-- Start Data extract --

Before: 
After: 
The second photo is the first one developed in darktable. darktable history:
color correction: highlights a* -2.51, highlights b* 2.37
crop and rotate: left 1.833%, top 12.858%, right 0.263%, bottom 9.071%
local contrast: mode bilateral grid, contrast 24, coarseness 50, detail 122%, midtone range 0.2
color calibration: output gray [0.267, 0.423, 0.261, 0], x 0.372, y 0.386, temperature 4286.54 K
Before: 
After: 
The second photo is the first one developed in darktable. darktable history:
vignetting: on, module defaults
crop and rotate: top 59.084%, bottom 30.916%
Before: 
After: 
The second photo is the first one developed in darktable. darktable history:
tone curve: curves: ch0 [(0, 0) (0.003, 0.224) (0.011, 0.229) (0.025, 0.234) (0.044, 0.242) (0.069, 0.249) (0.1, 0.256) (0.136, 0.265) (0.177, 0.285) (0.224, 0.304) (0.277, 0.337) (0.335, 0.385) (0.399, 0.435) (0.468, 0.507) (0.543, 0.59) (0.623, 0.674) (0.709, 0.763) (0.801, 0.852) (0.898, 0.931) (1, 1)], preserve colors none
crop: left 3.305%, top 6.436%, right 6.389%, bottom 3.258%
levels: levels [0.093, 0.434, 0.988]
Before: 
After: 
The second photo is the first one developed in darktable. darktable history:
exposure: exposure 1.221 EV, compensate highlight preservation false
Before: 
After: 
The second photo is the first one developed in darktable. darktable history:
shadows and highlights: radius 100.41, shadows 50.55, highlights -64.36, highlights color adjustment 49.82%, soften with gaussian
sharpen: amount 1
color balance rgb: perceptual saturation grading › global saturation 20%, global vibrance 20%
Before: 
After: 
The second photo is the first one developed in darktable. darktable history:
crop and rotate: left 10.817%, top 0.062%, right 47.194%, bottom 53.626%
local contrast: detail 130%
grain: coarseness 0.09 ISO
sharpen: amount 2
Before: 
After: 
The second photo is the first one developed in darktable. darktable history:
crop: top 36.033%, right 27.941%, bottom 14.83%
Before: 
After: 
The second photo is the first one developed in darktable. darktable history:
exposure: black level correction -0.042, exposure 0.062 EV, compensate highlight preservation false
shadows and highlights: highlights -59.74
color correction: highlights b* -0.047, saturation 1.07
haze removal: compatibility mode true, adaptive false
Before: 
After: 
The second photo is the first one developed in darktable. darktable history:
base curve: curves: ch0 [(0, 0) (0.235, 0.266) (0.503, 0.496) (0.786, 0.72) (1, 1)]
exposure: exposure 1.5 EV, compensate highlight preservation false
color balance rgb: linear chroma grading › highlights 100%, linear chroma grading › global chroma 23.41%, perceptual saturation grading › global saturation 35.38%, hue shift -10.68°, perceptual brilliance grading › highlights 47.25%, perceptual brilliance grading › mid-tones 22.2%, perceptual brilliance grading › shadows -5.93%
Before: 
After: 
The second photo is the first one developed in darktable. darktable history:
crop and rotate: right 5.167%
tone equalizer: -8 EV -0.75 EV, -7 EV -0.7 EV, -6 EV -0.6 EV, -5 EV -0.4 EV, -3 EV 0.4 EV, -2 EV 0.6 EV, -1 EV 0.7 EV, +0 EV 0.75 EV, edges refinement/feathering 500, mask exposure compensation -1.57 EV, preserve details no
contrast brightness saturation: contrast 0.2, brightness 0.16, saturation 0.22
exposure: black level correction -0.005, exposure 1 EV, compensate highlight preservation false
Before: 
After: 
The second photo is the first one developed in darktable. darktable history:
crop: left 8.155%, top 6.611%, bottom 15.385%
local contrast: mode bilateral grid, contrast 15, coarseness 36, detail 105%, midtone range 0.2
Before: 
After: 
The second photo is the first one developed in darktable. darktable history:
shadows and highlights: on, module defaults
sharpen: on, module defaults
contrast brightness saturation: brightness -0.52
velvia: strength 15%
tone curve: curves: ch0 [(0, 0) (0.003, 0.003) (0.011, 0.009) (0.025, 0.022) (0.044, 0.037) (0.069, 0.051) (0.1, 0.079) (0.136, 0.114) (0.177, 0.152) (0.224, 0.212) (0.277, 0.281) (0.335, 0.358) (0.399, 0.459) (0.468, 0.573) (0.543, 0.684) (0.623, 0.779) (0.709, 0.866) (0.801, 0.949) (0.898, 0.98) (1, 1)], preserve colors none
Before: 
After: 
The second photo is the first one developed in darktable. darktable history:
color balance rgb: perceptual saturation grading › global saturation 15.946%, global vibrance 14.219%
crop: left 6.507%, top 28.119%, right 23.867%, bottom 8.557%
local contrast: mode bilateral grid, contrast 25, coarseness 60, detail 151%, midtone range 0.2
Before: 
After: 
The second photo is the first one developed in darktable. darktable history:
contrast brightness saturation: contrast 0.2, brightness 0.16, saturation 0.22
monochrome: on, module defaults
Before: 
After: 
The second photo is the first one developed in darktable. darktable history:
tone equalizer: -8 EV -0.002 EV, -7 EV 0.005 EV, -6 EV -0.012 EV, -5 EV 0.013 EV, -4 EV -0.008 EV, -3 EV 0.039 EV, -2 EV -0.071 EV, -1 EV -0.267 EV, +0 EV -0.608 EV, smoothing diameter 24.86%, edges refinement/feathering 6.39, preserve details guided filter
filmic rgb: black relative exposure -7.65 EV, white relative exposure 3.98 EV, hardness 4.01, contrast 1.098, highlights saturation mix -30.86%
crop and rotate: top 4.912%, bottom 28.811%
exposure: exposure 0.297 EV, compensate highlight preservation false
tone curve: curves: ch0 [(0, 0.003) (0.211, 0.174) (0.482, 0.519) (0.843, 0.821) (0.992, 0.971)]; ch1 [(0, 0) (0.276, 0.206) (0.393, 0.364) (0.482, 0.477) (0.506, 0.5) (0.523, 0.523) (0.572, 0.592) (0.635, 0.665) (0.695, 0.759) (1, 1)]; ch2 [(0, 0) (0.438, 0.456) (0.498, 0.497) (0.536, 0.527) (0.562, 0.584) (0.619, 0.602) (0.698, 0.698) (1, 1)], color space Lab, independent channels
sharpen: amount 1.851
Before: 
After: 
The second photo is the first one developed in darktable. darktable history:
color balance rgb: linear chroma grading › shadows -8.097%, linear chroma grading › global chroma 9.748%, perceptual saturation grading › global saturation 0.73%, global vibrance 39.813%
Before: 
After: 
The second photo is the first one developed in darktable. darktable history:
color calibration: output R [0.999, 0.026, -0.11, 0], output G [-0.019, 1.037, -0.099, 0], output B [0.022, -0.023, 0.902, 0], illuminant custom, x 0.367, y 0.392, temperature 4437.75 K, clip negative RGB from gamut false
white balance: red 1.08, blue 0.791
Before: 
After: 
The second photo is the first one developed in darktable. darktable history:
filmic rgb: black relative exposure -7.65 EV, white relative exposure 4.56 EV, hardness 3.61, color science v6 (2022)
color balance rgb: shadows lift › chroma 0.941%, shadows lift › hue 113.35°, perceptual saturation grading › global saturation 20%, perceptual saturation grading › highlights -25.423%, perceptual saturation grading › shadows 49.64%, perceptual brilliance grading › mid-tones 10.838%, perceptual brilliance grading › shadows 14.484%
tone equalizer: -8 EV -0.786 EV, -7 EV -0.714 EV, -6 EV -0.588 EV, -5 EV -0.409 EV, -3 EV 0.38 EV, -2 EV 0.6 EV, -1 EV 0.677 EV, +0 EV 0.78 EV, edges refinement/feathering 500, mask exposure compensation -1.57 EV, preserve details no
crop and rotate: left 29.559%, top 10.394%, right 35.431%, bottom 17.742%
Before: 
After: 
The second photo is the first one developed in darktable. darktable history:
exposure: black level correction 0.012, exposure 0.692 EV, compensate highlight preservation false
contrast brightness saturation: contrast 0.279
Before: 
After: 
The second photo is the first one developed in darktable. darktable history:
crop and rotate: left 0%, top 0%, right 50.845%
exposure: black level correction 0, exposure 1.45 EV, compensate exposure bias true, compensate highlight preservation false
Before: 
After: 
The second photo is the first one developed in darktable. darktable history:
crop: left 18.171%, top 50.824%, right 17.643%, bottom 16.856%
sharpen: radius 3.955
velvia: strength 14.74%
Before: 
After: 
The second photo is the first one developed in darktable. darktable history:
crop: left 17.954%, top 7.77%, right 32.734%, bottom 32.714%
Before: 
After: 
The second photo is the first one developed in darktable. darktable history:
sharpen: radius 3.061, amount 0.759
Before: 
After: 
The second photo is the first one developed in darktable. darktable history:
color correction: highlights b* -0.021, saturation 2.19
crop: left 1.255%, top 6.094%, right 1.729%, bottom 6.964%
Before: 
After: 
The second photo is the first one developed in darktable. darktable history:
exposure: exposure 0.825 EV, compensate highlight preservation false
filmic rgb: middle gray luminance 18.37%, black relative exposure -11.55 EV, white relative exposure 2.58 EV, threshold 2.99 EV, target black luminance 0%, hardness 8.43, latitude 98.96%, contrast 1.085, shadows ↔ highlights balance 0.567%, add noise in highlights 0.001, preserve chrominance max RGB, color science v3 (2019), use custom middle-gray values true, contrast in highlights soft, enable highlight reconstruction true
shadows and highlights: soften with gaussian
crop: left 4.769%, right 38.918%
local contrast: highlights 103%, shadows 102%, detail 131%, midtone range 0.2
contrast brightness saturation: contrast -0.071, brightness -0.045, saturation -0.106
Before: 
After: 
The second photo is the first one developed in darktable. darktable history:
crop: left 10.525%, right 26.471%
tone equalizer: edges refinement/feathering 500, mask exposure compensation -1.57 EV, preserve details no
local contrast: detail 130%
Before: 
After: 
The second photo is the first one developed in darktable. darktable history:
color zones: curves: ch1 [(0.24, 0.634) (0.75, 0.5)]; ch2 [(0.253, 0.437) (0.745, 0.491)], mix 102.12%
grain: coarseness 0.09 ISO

-- End Data extract --

> _Aim_
Recast the lines from the start of the entries through the line containing "crop and rotate: top 59.084%, bottom 30.916%" as a Markdown table with the columns Number and Text. Give one row per line and leave out blank lines.

> _Exercise response_
| Number | Text |
|---|---|
| 1 | Before:  |
| 2 | After:  |
| 3 | The second photo is the first one developed in darktable. darktable history: |
| 4 | color correction: highlights a* -2.51, highlights b* 2.37 |
| 5 | crop and rotate: left 1.833%, top 12.858%, right 0.263%, bottom 9.071% |
| 6 | local contrast: mode bilateral grid, contrast 24, coarseness 50, detail 122%, midtone range 0.2 |
| 7 | color calibration: output gray [0.267, 0.423, 0.261, 0], x 0.372, y 0.386, temperature 4286.54 K |
| 8 | Before:  |
| 9 | After:  |
| 10 | The second photo is the first one developed in darktable. darktable history: |
| 11 | vignetting: on, module defaults |
| 12 | crop and rotate: top 59.084%, bottom 30.916% |